My heart began to pound—a slow, heavy drumbeat.
“He’s showing Marcus his phone. Marcus is reading something. His smile is gone.”
Another message, just a few seconds later:
“They’re leaving. They are literally walking off the stage. Marcus looks like he’s seen a ghost. His face is white.”
Then the final message appeared—the words I had been waiting for. The signal that the blade had finally fallen.
“Sharon. I think they finally read it. They finally read the clause.”
I sat in the dark, my apartment lit only by the soft glow of my phone screen. Margaret’s final text message felt like a verdict.
“Sharon, I think they finally read it. They finally read the clause.”
I didn’t reply. There was nothing to say. The machinery of consequence—which I had so carefully designed months ago—was now operating on its own. All I had to do was listen to it work.
For 2 hours, I heard nothing. The silence was a new kind of suspense. I imagined the frantic, hushed conversations happening in the glass tower across town—the panicked calls between lawyers, the dawning, sickening realization in Marcus Thorne’s mind that the kingdom he had so proudly claimed was built on a legal minefield, and he had just stepped directly on a mine.
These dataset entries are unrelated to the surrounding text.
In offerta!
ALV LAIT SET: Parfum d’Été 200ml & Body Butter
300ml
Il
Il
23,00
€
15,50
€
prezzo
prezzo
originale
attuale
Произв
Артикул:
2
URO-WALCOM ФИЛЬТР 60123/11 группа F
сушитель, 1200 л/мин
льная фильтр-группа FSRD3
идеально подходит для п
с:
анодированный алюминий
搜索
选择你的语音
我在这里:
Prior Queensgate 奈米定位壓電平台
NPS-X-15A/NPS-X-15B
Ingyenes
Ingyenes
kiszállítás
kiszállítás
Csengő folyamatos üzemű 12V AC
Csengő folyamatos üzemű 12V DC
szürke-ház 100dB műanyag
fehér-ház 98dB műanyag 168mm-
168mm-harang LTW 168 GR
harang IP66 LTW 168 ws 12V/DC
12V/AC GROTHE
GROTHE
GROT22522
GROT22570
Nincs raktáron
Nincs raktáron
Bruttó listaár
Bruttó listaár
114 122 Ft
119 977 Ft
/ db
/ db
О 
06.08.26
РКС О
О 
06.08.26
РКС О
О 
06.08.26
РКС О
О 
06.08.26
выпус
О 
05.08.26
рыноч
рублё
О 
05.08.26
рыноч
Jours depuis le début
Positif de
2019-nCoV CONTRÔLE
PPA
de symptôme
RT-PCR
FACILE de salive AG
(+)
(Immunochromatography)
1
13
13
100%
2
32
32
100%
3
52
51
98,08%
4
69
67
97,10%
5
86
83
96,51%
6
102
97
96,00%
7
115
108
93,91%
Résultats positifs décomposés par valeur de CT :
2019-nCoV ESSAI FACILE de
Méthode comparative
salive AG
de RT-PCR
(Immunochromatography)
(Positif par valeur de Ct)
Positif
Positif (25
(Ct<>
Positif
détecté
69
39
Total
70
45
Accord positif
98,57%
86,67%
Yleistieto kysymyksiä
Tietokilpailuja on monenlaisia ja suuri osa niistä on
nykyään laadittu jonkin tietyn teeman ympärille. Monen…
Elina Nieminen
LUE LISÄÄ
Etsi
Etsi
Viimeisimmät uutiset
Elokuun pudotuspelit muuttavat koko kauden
My phone finally rang just after 11 pm It was Margaret.
“He called an emergency meeting,” she said, her voice low and breathless. She sounded like she had just run a marathon. “In the main boardroom. Just him, the lawyers from Kramer and Lynch, our general counsel, and Harrison from the board.”
“And you?” I asked.
“He needed the CFO present to discuss the financial implications,” she said. “Sharon, it was a bloodbath.”